WHAT THE TASK ASKS » Reproduce the lines of the material below word for word, beginning with the line that contains "Chronos, Mean Foundation" and continuing through the line that contains "What percentage is the Homicide", with both of those lines included.

ENTRIES SUPPLIED below:

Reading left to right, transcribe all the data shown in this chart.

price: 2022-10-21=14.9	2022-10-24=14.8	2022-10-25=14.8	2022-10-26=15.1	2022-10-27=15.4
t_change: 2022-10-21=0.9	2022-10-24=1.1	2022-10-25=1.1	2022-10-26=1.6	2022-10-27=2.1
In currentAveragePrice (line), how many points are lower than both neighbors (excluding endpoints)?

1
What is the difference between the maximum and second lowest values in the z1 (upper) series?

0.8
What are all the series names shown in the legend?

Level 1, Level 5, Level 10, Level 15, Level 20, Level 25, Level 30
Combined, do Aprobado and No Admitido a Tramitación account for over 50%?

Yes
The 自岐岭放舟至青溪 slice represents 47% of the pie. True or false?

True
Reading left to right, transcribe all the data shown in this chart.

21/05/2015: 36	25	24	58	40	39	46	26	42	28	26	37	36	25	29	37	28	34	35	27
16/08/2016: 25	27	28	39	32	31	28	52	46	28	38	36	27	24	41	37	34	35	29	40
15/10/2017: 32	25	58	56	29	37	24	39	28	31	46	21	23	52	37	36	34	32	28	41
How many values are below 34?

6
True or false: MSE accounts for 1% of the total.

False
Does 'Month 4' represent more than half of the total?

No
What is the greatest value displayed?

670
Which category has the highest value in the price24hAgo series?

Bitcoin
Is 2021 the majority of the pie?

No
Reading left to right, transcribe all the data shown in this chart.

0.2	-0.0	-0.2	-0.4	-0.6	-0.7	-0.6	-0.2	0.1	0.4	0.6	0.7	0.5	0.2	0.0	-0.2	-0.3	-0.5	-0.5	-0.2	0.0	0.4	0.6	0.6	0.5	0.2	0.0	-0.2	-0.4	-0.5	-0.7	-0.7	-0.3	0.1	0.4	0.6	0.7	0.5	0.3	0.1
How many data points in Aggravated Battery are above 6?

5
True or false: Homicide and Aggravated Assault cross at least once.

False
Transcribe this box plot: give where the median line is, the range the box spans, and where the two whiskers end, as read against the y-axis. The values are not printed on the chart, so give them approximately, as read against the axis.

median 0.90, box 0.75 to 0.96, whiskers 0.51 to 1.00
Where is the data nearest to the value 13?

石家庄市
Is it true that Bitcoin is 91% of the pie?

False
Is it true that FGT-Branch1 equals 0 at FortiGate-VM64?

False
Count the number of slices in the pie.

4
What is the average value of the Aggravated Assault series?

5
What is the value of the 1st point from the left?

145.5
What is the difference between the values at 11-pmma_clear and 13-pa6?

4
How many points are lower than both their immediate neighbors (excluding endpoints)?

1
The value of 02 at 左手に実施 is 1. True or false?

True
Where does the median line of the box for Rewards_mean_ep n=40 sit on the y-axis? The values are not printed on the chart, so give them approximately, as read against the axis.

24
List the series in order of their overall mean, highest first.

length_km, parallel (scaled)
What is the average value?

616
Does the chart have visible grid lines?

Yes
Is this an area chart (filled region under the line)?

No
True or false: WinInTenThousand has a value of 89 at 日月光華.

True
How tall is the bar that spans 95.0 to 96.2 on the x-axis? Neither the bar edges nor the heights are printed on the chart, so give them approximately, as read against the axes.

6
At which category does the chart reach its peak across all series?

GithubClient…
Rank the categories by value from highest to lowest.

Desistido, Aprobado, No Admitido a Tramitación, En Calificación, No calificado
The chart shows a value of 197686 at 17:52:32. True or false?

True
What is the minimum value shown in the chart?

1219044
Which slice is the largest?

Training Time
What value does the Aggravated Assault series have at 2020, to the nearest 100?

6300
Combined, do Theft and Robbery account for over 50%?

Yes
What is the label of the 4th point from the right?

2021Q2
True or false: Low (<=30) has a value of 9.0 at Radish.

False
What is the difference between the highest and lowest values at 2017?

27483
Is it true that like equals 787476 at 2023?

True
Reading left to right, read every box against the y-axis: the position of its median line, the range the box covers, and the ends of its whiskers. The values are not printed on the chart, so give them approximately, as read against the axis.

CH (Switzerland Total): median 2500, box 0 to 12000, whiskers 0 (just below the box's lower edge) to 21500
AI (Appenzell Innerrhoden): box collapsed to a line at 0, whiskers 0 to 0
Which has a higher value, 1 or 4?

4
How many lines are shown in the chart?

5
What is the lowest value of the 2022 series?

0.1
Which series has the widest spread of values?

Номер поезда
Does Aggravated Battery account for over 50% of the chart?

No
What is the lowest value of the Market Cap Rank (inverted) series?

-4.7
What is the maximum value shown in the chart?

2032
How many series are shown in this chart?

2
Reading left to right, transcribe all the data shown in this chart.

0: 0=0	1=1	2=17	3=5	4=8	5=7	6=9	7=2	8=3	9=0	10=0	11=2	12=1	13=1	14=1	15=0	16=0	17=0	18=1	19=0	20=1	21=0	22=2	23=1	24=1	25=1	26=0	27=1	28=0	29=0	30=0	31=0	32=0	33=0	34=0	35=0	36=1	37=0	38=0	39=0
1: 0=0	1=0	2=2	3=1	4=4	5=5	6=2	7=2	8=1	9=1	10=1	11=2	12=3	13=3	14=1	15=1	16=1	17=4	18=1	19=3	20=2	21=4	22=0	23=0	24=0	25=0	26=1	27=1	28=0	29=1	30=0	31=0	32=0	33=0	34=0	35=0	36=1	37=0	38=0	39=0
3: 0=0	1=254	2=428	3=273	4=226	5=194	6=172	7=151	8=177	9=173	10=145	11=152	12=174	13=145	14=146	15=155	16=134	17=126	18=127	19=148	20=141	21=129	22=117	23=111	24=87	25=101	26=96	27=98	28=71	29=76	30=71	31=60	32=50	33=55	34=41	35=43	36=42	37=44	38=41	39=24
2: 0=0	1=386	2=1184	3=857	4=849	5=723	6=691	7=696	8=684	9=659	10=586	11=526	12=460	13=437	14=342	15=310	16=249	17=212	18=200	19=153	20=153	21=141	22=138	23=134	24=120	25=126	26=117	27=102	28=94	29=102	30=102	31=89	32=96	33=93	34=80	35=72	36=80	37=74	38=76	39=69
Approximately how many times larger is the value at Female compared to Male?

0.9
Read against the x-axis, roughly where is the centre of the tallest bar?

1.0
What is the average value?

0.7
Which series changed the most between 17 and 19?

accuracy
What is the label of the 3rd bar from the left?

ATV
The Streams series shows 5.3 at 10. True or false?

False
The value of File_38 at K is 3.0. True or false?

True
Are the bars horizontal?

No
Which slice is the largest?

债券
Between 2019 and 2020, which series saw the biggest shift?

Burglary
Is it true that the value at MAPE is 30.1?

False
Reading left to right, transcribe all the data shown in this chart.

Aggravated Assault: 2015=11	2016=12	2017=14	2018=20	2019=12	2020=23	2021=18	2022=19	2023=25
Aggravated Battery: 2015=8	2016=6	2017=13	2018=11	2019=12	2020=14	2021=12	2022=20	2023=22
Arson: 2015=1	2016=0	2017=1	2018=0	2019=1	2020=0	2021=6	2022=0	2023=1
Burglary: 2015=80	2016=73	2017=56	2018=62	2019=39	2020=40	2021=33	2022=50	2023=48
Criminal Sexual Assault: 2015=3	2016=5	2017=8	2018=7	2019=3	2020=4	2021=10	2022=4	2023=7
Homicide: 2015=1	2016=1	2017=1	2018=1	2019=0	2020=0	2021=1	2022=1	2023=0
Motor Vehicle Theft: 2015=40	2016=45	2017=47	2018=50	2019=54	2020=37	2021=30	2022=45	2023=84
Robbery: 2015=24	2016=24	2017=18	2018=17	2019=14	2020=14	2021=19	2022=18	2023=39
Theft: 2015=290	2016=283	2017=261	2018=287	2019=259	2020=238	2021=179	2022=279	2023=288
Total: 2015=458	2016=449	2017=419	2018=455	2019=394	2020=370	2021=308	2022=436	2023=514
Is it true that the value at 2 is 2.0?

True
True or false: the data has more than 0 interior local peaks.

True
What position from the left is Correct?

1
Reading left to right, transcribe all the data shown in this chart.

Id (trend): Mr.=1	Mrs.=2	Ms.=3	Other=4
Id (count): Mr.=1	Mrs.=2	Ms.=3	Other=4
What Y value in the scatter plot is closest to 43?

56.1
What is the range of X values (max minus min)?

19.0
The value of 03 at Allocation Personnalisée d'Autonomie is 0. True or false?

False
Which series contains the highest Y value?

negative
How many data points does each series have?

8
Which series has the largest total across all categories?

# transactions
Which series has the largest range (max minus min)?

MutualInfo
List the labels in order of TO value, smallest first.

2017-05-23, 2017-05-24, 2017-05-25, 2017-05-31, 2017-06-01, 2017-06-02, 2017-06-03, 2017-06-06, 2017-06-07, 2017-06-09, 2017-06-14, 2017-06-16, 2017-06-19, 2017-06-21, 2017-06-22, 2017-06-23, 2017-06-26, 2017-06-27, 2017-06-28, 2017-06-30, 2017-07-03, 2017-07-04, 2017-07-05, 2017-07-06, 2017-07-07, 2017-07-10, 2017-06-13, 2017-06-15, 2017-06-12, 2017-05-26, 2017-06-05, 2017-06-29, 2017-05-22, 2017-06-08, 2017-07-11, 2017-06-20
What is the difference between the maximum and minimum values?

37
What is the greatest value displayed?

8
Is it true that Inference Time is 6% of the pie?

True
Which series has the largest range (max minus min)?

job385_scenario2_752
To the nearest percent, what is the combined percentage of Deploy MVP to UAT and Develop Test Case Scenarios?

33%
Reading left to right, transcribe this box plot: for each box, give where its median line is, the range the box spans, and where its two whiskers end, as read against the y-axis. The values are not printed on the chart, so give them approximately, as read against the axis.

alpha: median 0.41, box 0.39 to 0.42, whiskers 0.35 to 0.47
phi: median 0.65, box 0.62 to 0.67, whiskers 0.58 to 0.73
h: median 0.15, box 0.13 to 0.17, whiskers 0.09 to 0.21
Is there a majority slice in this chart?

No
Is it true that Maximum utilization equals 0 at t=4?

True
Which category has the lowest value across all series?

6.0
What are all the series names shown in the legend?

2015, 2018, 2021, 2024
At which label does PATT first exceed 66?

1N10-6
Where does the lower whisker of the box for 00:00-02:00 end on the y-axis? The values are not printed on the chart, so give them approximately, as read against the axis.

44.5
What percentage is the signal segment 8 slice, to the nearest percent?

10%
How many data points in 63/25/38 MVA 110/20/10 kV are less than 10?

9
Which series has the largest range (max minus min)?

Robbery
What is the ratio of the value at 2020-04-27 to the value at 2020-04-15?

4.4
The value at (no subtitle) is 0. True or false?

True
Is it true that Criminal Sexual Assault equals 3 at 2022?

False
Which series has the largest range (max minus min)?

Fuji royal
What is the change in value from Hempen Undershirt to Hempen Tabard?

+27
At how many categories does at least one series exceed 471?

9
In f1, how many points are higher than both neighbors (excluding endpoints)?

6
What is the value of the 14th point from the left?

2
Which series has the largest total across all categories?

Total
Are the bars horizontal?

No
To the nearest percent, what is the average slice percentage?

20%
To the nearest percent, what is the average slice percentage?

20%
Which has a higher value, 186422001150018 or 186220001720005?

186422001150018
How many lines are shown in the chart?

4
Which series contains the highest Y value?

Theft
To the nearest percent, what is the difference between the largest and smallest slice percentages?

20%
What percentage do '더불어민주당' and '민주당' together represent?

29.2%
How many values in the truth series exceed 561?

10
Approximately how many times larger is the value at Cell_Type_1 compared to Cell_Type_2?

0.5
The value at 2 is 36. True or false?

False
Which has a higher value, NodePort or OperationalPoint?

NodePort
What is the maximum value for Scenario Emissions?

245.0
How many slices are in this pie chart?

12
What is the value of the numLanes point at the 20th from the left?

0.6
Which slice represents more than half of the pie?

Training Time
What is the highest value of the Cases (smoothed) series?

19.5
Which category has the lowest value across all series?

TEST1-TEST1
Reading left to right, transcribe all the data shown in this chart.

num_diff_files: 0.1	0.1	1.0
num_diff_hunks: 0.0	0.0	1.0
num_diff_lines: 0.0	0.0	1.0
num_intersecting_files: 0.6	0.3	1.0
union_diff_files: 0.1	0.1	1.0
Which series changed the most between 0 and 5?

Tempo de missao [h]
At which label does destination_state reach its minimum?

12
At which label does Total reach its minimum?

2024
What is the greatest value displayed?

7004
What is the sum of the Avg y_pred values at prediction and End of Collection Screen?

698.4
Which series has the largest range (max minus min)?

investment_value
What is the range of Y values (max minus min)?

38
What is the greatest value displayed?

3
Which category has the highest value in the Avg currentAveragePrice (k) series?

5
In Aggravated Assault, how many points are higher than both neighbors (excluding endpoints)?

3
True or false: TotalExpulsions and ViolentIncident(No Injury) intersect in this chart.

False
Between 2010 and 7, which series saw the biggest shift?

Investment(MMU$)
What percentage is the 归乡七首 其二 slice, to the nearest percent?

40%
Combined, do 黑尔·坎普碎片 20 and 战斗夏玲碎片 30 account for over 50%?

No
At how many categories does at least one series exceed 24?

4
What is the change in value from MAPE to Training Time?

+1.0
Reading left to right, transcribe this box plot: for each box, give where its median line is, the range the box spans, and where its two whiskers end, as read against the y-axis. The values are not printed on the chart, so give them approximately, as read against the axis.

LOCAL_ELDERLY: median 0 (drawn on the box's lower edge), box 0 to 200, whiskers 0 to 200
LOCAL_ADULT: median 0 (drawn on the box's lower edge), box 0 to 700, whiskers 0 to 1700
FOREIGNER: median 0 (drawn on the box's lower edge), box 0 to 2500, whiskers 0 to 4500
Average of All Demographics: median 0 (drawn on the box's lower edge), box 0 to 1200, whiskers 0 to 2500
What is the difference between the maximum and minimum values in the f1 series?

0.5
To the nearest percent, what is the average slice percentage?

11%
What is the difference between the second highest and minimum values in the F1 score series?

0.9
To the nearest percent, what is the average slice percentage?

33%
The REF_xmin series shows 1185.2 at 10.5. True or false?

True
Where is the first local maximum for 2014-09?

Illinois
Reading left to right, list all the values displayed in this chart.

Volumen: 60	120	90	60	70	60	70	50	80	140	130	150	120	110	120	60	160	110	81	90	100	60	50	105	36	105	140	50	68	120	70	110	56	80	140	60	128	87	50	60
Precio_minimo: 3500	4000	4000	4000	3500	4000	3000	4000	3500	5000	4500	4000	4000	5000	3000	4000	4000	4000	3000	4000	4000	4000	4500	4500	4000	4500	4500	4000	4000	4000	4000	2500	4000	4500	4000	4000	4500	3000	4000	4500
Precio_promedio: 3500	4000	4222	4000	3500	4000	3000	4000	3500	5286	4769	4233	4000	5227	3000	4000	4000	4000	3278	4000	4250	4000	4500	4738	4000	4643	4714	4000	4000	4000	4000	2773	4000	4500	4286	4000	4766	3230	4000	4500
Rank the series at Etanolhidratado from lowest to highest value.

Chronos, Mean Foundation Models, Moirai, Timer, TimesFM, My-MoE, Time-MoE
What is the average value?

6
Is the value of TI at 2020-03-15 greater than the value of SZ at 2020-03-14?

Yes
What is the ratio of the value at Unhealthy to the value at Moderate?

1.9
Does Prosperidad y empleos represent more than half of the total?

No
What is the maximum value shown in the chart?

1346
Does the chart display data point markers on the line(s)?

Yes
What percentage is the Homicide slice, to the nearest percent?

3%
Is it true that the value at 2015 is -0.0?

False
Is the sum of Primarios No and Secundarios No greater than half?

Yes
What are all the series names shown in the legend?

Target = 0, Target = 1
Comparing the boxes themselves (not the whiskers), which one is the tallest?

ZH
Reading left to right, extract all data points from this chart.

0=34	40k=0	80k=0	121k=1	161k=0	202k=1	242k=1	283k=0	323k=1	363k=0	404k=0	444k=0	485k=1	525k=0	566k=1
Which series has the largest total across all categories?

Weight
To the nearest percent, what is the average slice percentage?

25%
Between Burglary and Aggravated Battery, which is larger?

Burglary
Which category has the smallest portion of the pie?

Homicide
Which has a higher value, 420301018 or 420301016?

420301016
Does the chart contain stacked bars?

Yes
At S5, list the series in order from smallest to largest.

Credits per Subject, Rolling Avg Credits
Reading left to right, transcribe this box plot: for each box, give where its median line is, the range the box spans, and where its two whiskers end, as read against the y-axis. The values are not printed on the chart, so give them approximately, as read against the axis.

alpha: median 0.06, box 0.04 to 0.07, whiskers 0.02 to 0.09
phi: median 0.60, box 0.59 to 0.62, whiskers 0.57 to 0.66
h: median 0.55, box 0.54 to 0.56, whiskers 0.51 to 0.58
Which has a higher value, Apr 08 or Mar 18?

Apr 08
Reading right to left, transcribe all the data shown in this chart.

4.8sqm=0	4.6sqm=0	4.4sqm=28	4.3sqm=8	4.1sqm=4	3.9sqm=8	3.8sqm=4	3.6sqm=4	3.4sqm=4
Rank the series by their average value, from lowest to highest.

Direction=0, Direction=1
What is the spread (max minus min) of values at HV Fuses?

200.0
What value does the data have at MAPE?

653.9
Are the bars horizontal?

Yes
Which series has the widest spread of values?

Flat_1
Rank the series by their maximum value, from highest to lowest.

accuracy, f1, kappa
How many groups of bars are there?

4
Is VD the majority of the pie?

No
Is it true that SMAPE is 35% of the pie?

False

End of ENTRIES SUPPLIED.

EXERCISE ANSWER »
Chronos, Mean Foundation Models, Moirai, Timer, TimesFM, My-MoE, Time-MoE
What is the average value?

6
Is the value of TI at 2020-03-15 greater than the value of SZ at 2020-03-14?

Yes
What is the ratio of the value at Unhealthy to the value at Moderate?

1.9
Does Prosperidad y empleos represent more than half of the total?

No
What is the maximum value shown in the chart?

1346
Does the chart display data point markers on the line(s)?

Yes
What percentage is the Homicide slice, to the nearest percent?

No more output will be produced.